--- Given request ---
Convert the lines of the data below into a numbered list, leaving out any blank lines.

* BEGIN Extracted data *

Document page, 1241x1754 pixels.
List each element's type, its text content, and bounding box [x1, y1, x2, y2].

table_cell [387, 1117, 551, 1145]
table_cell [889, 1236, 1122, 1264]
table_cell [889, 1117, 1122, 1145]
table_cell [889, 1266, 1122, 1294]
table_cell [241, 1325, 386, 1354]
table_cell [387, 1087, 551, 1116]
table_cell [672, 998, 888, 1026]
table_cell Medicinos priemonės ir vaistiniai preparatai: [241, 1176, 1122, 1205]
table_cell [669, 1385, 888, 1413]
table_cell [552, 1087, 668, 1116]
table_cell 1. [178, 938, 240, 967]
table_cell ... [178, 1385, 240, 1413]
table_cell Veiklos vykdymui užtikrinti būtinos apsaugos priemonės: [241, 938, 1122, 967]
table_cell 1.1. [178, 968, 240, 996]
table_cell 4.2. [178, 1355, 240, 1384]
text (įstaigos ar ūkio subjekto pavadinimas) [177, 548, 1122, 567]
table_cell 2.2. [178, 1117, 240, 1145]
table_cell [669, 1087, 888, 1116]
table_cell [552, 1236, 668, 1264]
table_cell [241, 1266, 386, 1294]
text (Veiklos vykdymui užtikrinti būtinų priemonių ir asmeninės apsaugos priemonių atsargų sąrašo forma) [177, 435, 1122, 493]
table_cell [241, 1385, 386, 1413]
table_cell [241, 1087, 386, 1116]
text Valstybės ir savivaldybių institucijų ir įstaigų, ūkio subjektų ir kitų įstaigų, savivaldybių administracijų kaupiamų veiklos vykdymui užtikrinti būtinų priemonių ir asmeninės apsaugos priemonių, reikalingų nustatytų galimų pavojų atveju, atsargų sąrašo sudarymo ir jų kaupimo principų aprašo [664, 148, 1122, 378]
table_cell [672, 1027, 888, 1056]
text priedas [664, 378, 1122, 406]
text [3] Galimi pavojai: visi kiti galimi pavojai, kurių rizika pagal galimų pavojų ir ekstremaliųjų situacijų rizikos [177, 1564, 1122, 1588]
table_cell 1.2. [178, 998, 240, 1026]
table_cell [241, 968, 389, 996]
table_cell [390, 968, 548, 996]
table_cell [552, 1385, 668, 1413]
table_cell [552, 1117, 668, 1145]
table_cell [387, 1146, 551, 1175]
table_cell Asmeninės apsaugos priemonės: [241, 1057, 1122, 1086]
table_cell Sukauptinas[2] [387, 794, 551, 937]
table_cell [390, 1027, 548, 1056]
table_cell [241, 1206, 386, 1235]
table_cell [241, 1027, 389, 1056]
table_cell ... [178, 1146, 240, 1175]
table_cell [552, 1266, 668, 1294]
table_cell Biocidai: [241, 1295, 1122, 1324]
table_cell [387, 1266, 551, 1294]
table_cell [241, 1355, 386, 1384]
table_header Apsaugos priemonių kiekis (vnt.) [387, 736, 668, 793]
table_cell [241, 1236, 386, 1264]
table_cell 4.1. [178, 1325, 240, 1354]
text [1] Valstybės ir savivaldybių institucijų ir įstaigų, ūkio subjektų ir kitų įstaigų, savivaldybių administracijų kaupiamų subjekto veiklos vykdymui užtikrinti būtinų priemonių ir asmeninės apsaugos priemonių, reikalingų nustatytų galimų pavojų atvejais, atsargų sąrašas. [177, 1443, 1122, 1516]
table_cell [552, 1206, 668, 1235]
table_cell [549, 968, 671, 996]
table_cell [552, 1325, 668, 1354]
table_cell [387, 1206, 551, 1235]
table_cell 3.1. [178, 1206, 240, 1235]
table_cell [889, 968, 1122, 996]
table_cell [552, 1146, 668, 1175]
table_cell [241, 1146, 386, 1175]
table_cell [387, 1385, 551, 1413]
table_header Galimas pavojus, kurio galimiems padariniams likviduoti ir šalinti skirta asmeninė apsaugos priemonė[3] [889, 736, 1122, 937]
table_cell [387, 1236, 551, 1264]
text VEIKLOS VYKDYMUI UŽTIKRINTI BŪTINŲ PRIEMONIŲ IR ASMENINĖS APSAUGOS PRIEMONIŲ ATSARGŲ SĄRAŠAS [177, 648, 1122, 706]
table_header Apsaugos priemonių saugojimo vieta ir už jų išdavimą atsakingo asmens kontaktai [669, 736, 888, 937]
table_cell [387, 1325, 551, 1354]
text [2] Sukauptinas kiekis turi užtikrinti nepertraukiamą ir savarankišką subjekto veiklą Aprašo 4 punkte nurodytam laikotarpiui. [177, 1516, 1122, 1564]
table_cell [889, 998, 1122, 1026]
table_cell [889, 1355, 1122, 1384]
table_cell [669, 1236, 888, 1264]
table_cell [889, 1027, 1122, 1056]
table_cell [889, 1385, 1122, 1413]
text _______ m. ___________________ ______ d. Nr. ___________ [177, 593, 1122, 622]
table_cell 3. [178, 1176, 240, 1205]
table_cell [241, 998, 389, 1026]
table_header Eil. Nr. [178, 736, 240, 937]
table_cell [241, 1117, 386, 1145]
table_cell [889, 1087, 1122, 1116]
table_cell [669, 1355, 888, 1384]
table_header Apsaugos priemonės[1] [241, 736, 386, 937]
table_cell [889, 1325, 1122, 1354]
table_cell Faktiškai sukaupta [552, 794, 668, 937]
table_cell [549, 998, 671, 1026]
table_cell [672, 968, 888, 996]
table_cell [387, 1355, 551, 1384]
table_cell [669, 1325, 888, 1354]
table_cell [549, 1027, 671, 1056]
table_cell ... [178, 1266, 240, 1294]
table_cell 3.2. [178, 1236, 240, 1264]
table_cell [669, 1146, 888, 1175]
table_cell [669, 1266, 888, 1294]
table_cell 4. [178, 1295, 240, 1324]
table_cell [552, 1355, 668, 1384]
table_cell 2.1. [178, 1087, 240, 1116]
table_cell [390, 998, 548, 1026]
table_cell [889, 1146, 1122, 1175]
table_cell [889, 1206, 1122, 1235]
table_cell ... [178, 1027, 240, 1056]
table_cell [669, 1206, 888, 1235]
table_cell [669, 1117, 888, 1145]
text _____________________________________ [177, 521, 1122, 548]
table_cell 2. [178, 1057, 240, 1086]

* END Extracted data *

--- Solution to this problem ---
1. Document page, 1241x1754 pixels.
2. List each element's type, its text content, and bounding box [x1, y1, x2, y2].
3. table_cell [387, 1117, 551, 1145]
4. table_cell [889, 1236, 1122, 1264]
5. table_cell [889, 1117, 1122, 1145]
6. table_cell [889, 1266, 1122, 1294]
7. table_cell [241, 1325, 386, 1354]
8. table_cell [387, 1087, 551, 1116]
9. table_cell [672, 998, 888, 1026]
10. table_cell Medicinos priemonės ir vaistiniai preparatai: [241, 1176, 1122, 1205]
11. table_cell [669, 1385, 888, 1413]
12. table_cell [552, 1087, 668, 1116]
13. table_cell 1. [178, 938, 240, 967]
14. table_cell ... [178, 1385, 240, 1413]
15. table_cell Veiklos vykdymui užtikrinti būtinos apsaugos priemonės: [241, 938, 1122, 967]
16. table_cell 1.1. [178, 968, 240, 996]
17. table_cell 4.2. [178, 1355, 240, 1384]
18. text (įstaigos ar ūkio subjekto pavadinimas) [177, 548, 1122, 567]
19. table_cell 2.2. [178, 1117, 240, 1145]
20. table_cell [669, 1087, 888, 1116]
21. table_cell [552, 1236, 668, 1264]
22. table_cell [241, 1266, 386, 1294]
23. text (Veiklos vykdymui užtikrinti būtinų priemonių ir asmeninės apsaugos priemonių atsargų sąrašo forma) [177, 435, 1122, 493]
24. table_cell [241, 1385, 386, 1413]
25. table_cell [241, 1087, 386, 1116]
26. text Valstybės ir savivaldybių institucijų ir įstaigų, ūkio subjektų ir kitų įstaigų, savivaldybių administracijų kaupiamų veiklos vykdymui užtikrinti būtinų priemonių ir asmeninės apsaugos priemonių, reikalingų nustatytų galimų pavojų atveju, atsargų sąrašo sudarymo ir jų kaupimo principų aprašo [664, 148, 1122, 378]
27. table_cell [672, 1027, 888, 1056]
28. text priedas [664, 378, 1122, 406]
29. text [3] Galimi pavojai: visi kiti galimi pavojai, kurių rizika pagal galimų pavojų ir ekstremaliųjų situacijų rizikos [177, 1564, 1122, 1588]
30. table_cell 1.2. [178, 998, 240, 1026]
31. table_cell [241, 968, 389, 996]
32. table_cell [390, 968, 548, 996]
33. table_cell [552, 1385, 668, 1413]
34. table_cell [552, 1117, 668, 1145]
35. table_cell [387, 1146, 551, 1175]
36. table_cell Asmeninės apsaugos priemonės: [241, 1057, 1122, 1086]
37. table_cell Sukauptinas[2] [387, 794, 551, 937]
38. table_cell [390, 1027, 548, 1056]
39. table_cell [241, 1206, 386, 1235]
40. table_cell [241, 1027, 389, 1056]
41. table_cell ... [178, 1146, 240, 1175]
42. table_cell [552, 1266, 668, 1294]
43. table_cell Biocidai: [241, 1295, 1122, 1324]
44. table_cell [387, 1266, 551, 1294]
45. table_cell [241, 1355, 386, 1384]
46. table_header Apsaugos priemonių kiekis (vnt.) [387, 736, 668, 793]
47. table_cell [241, 1236, 386, 1264]
48. table_cell 4.1. [178, 1325, 240, 1354]
49. text [1] Valstybės ir savivaldybių institucijų ir įstaigų, ūkio subjektų ir kitų įstaigų, savivaldybių administracijų kaupiamų subjekto veiklos vykdymui užtikrinti būtinų priemonių ir asmeninės apsaugos priemonių, reikalingų nustatytų galimų pavojų atvejais, atsargų sąrašas. [177, 1443, 1122, 1516]
50. table_cell [552, 1206, 668, 1235]
51. table_cell [549, 968, 671, 996]
52. table_cell [552, 1325, 668, 1354]
53. table_cell [387, 1206, 551, 1235]
54. table_cell 3.1. [178, 1206, 240, 1235]
55. table_cell [889, 968, 1122, 996]
56. table_cell [552, 1146, 668, 1175]
57. table_cell [241, 1146, 386, 1175]
58. table_cell [387, 1385, 551, 1413]
59. table_header Galimas pavojus, kurio galimiems padariniams likviduoti ir šalinti skirta asmeninė apsaugos priemonė[3] [889, 736, 1122, 937]
60. table_cell [387, 1236, 551, 1264]
61. text VEIKLOS VYKDYMUI UŽTIKRINTI BŪTINŲ PRIEMONIŲ IR ASMENINĖS APSAUGOS PRIEMONIŲ ATSARGŲ SĄRAŠAS [177, 648, 1122, 706]
62. table_header Apsaugos priemonių saugojimo vieta ir už jų išdavimą atsakingo asmens kontaktai [669, 736, 888, 937]
63. table_cell [387, 1325, 551, 1354]
64. text [2] Sukauptinas kiekis turi užtikrinti nepertraukiamą ir savarankišką subjekto veiklą Aprašo 4 punkte nurodytam laikotarpiui. [177, 1516, 1122, 1564]
65. table_cell [889, 998, 1122, 1026]
66. table_cell [889, 1355, 1122, 1384]
67. table_cell [669, 1236, 888, 1264]
68. table_cell [889, 1027, 1122, 1056]
69. table_cell [889, 1385, 1122, 1413]
70. text _______ m. ___________________ ______ d. Nr. ___________ [177, 593, 1122, 622]
71. table_cell 3. [178, 1176, 240, 1205]
72. table_cell [241, 998, 389, 1026]
73. table_header Eil. Nr. [178, 736, 240, 937]
74. table_cell [241, 1117, 386, 1145]
75. table_cell [889, 1087, 1122, 1116]
76. table_cell [669, 1355, 888, 1384]
77. table_header Apsaugos priemonės[1] [241, 736, 386, 937]
78. table_cell [889, 1325, 1122, 1354]
79. table_cell Faktiškai sukaupta [552, 794, 668, 937]
80. table_cell [549, 998, 671, 1026]
81. table_cell [672, 968, 888, 996]
82. table_cell [387, 1355, 551, 1384]
83. table_cell [669, 1325, 888, 1354]
84. table_cell [549, 1027, 671, 1056]
85. table_cell ... [178, 1266, 240, 1294]
86. table_cell 3.2. [178, 1236, 240, 1264]
87. table_cell [669, 1146, 888, 1175]
88. table_cell [669, 1266, 888, 1294]
89. table_cell 4. [178, 1295, 240, 1324]
90. table_cell [552, 1355, 668, 1384]
91. table_cell 2.1. [178, 1087, 240, 1116]
92. table_cell [390, 998, 548, 1026]
93. table_cell [889, 1146, 1122, 1175]
94. table_cell [889, 1206, 1122, 1235]
95. table_cell ... [178, 1027, 240, 1056]
96. table_cell [669, 1206, 888, 1235]
97. table_cell [669, 1117, 888, 1145]
98. text _____________________________________ [177, 521, 1122, 548]
99. table_cell 2. [178, 1057, 240, 1086]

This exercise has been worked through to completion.